The answer, as is so often the case when my motivations are opaque to those around me, lay with my obsession for antique media, in this case Silver Age Comics. Smith Brothers ads have been creeping into my brain for years but I'd honestly never thought to see the things in real life and so hadn't bothered to build a wall of cynicism and determination around the affected portion of my brain, like I do for, say, Swffers. As soon as I saw that little white box sitting on the shelf all of the Smith Brothers' virtues, beamed into my mind from the back pages of Batman and Mystery in Space, came crashing down on my consciousness. It was all I could do not to trample small children just to get my hands on them faster.

Compounding the problem is the fact that I love most of their ads. they tend to be adorable:

Oddly, though, they don't really feature any recurring characters other than Trade and Mark, the bearded bros. One ad might feature the ultra-cute singing children pictured above, while the next showcases the Brothers' ability to enter the dreams of sick children:

Actually, that one was a recurring theme:

Thing is, it's always a different kid, even if they kind of look like they were issued the same button nose and tousled hair at birth.

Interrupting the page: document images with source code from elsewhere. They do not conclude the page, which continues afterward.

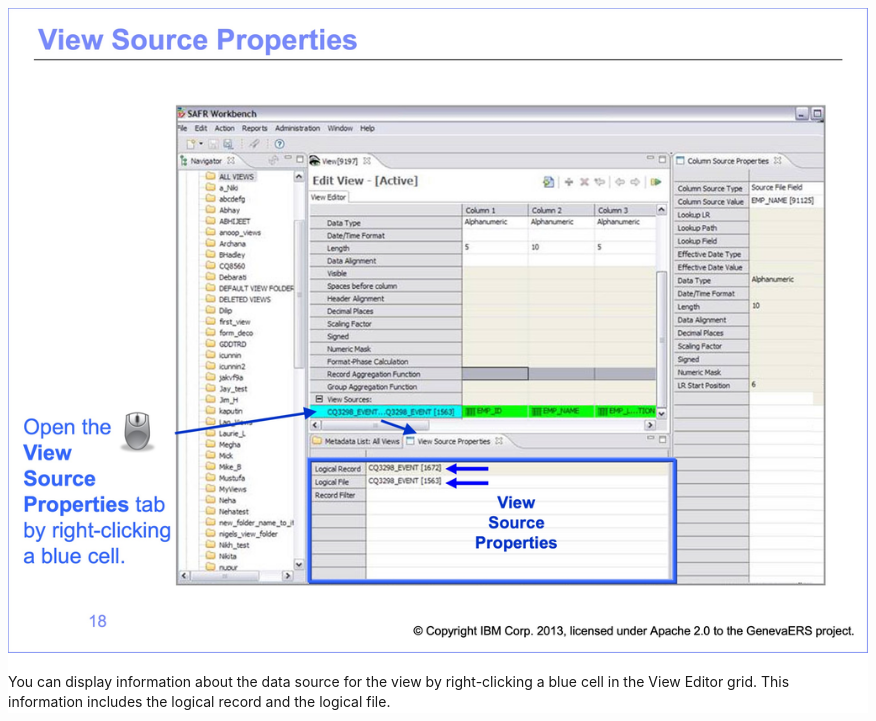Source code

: ![GenevaERS Source Properties!](/docs/images/Module1-Introduction-to-Views/Module1_Slide18.jpeg "GenevaERS Source Properties")

You can display information about the data source for the view by right-clicking a blue cell in the View Editor grid. This information includes the logical record and the logical file.  
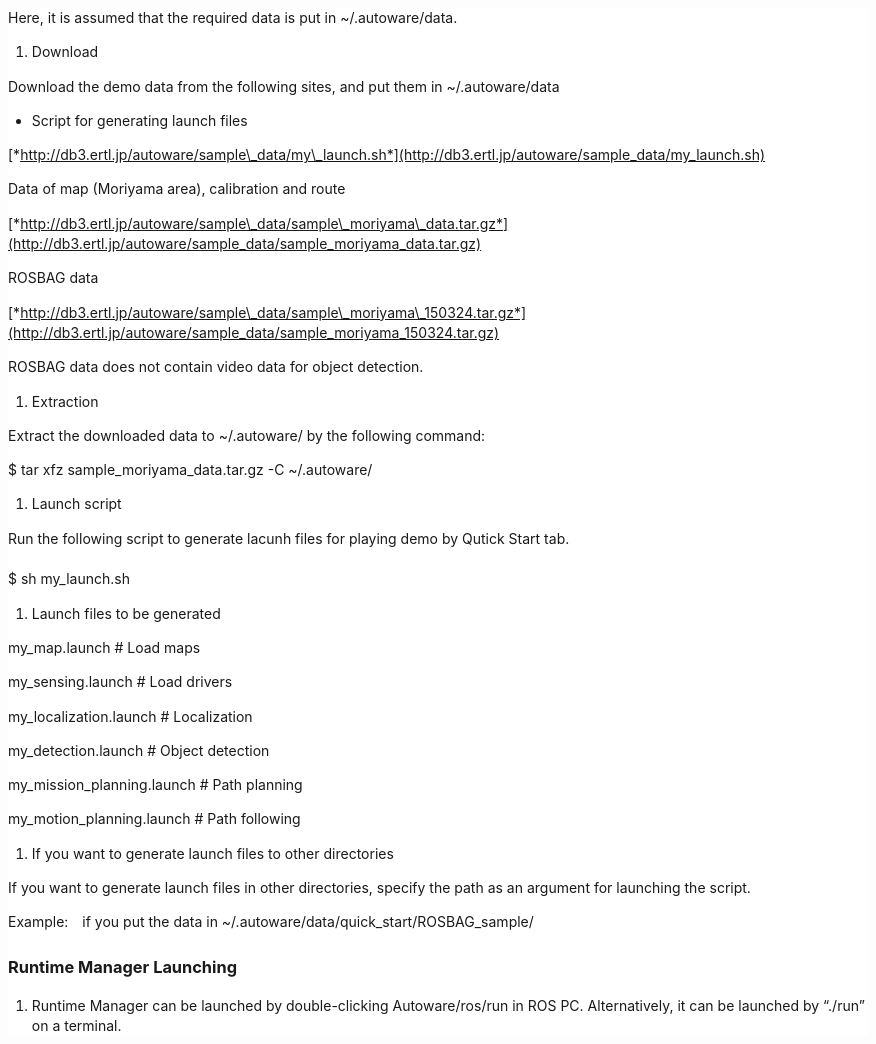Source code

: Here, it is assumed that the required data is put in \~/.autoware/data.

1.  Download

Download the demo data from the following sites, and put them in
\~/.autoware/data

-   Script for generating launch files

[*http://db3.ertl.jp/autoware/sample\_data/my\_launch.sh*](http://db3.ertl.jp/autoware/sample_data/my_launch.sh)

Data of map (Moriyama area), calibration and route

[*http://db3.ertl.jp/autoware/sample\_data/sample\_moriyama\_data.tar.gz*](http://db3.ertl.jp/autoware/sample_data/sample_moriyama_data.tar.gz)

ROSBAG data

[*http://db3.ertl.jp/autoware/sample\_data/sample\_moriyama\_150324.tar.gz*](http://db3.ertl.jp/autoware/sample_data/sample_moriyama_150324.tar.gz)

ROSBAG data does not contain video data for object detection.

1.  Extraction

Extract the downloaded data to \~/.autoware/ by the following command:

\$ tar xfz sample\_moriyama\_data.tar.gz -C \~/.autoware/

1.  Launch script

Run the following script to generate lacunh files for playing demo by
Qutick Start tab.\
\
\$ sh my\_launch.sh

1.  Launch files to be generated

my\_map.launch \# Load maps

my\_sensing.launch \# Load drivers

my\_localization.launch \# Localization

my\_detection.launch \# Object detection

my\_mission\_planning.launch \# Path planning

my\_motion\_planning.launch \# Path following

1.  If you want to generate launch files to other directories

If you want to generate launch files in other directories, specify the
path as an argument for launching the script.

Example:　if you put the data in
\~/.autoware/data/quick\_start/ROSBAG\_sample/

### Runtime Manager Launching

1.  Runtime Manager can be launched by double-clicking Autoware/ros/run
    in ROS PC. Alternatively, it can be launched by “./run” on a
    terminal.
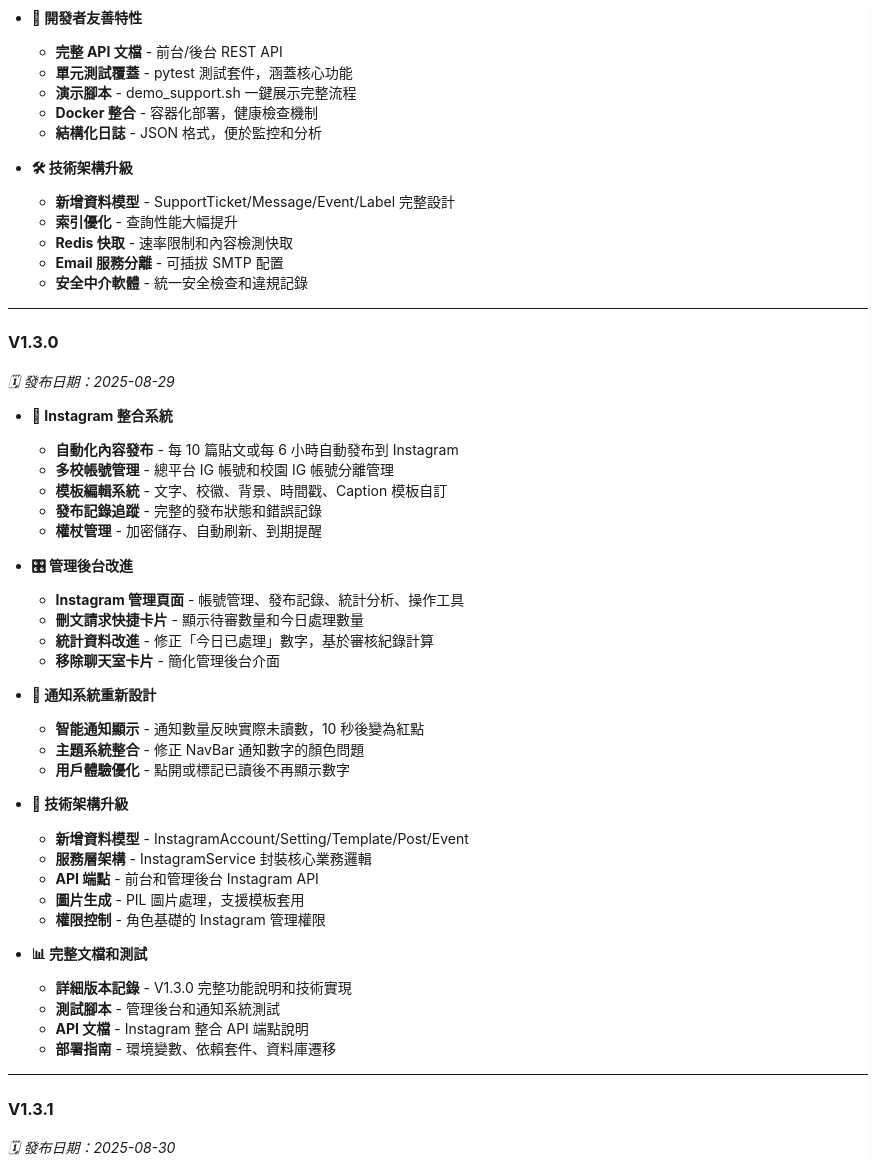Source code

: * **🔧 開發者友善特性**
  * **完整 API 文檔** - 前台/後台 REST API
  * **單元測試覆蓋** - pytest 測試套件，涵蓋核心功能
  * **演示腳本** - demo_support.sh 一鍵展示完整流程
  * **Docker 整合** - 容器化部署，健康檢查機制
  * **結構化日誌** - JSON 格式，便於監控和分析

* **🛠️ 技術架構升級**
  * **新增資料模型** - SupportTicket/Message/Event/Label 完整設計
  * **索引優化** - 查詢性能大幅提升
  * **Redis 快取** - 速率限制和內容檢測快取
  * **Email 服務分離** - 可插拔 SMTP 配置
  * **安全中介軟體** - 統一安全檢查和違規記錄

---

### V1.3.0
*🗓️ 發布日期：2025-08-29*

* **📸 Instagram 整合系統**
  * **自動化內容發布** - 每 10 篇貼文或每 6 小時自動發布到 Instagram
  * **多校帳號管理** - 總平台 IG 帳號和校園 IG 帳號分離管理
  * **模板編輯系統** - 文字、校徽、背景、時間戳、Caption 模板自訂
  * **發布記錄追蹤** - 完整的發布狀態和錯誤記錄
  * **權杖管理** - 加密儲存、自動刷新、到期提醒

* **🎛️ 管理後台改進**
  * **Instagram 管理頁面** - 帳號管理、發布記錄、統計分析、操作工具
  * **刪文請求快捷卡片** - 顯示待審數量和今日處理數量
  * **統計資料改進** - 修正「今日已處理」數字，基於審核紀錄計算
  * **移除聊天室卡片** - 簡化管理後台介面

* **🔔 通知系統重新設計**
  * **智能通知顯示** - 通知數量反映實際未讀數，10 秒後變為紅點
  * **主題系統整合** - 修正 NavBar 通知數字的顏色問題
  * **用戶體驗優化** - 點開或標記已讀後不再顯示數字

* **🔧 技術架構升級**
  * **新增資料模型** - InstagramAccount/Setting/Template/Post/Event
  * **服務層架構** - InstagramService 封裝核心業務邏輯
  * **API 端點** - 前台和管理後台 Instagram API
  * **圖片生成** - PIL 圖片處理，支援模板套用
  * **權限控制** - 角色基礎的 Instagram 管理權限

* **📊 完整文檔和測試**
  * **詳細版本記錄** - V1.3.0 完整功能說明和技術實現
  * **測試腳本** - 管理後台和通知系統測試
  * **API 文檔** - Instagram 整合 API 端點說明
  * **部署指南** - 環境變數、依賴套件、資料庫遷移

---

### V1.3.1
*🗓️ 發布日期：2025-08-30*
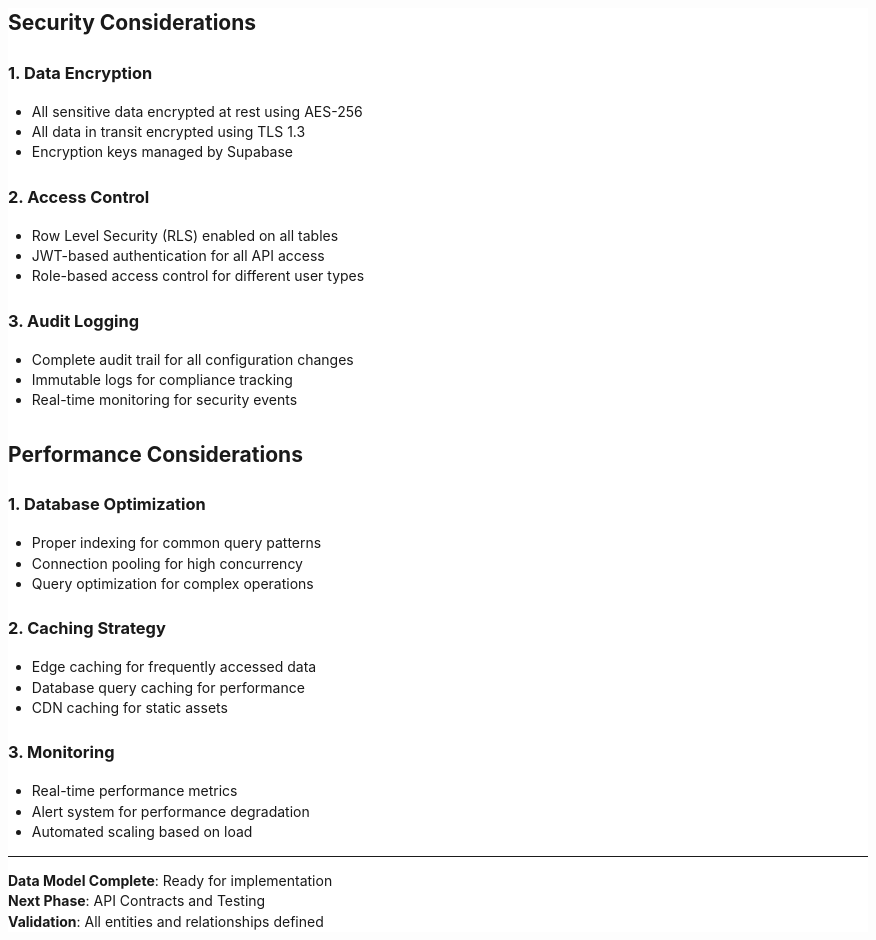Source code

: ## Security Considerations

### 1. Data Encryption
- All sensitive data encrypted at rest using AES-256
- All data in transit encrypted using TLS 1.3
- Encryption keys managed by Supabase

### 2. Access Control
- Row Level Security (RLS) enabled on all tables
- JWT-based authentication for all API access
- Role-based access control for different user types

### 3. Audit Logging
- Complete audit trail for all configuration changes
- Immutable logs for compliance tracking
- Real-time monitoring for security events

## Performance Considerations

### 1. Database Optimization
- Proper indexing for common query patterns
- Connection pooling for high concurrency
- Query optimization for complex operations

### 2. Caching Strategy
- Edge caching for frequently accessed data
- Database query caching for performance
- CDN caching for static assets

### 3. Monitoring
- Real-time performance metrics
- Alert system for performance degradation
- Automated scaling based on load

---

**Data Model Complete**: Ready for implementation  
**Next Phase**: API Contracts and Testing  
**Validation**: All entities and relationships defined
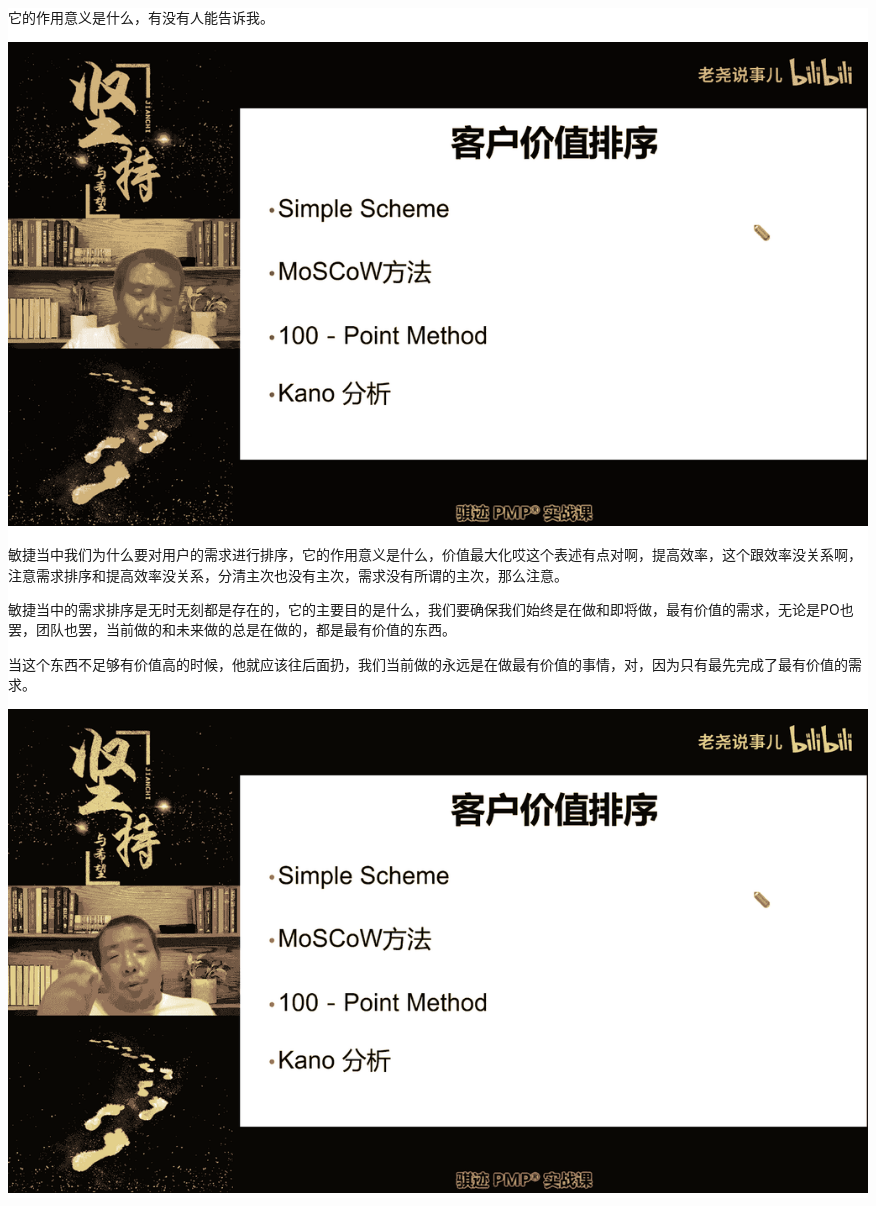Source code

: 它的作用意义是什么，有没有人能告诉我。

![](img/2d7dd70dcc89b70aca874c2f2287f0ce_199.png)

敏捷当中我们为什么要对用户的需求进行排序，它的作用意义是什么，价值最大化哎这个表述有点对啊，提高效率，这个跟效率没关系啊，注意需求排序和提高效率没关系，分清主次也没有主次，需求没有所谓的主次，那么注意。

敏捷当中的需求排序是无时无刻都是存在的，它的主要目的是什么，我们要确保我们始终是在做和即将做，最有价值的需求，无论是PO也罢，团队也罢，当前做的和未来做的总是在做的，都是最有价值的东西。

当这个东西不足够有价值高的时候，他就应该往后面扔，我们当前做的永远是在做最有价值的事情，对，因为只有最先完成了最有价值的需求。



![](img/2d7dd70dcc89b70aca874c2f2287f0ce_201.png)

Either the Smith Brothers were careful to spread their wisdom around - which makes sense, given that the average child should be capable of retaining the "take cough drops when you have a cough" wisdom - or I just haven't yet encountered the continuing adventures of Mickey Marvel, Boy Box Kite Enthusiast. I kind of suspect that I'm missing out on some further adventures of these next guys especially:

I'm actually kind of tormented by the thought that there might be more to this story. Do Nip and Tuck go on to have further adventures? Was there a prequel to this one or did it really start in media res? Will I ever learn of the origin of their ludicrous nicknames? Certainly there was at least some further mileage in the "buy our cough drops or people might kill you" plot, as evidenced by this ad by competing drop manufacturer Ludens:

I honestly though that Hatchet Hattie was just misunderstood and that this would turn out to be a comic about tolerance, but no, it's about cough drops preventing axe murder.

But I digress. The subject was the non-recurrence of characters in Smith Brothers ads. As I said, there may be many more of the pesky things than I have encountered over the years, but the only character who I have seen in the them more than once - aside from the Brothers themselves, of course - is the beanie kid from the first ad, above, and I'm pretty sure that he is the ultimate factor that led to my Christmastime fall-from-grace.

How could I resist his tuba-playing charms? HOW?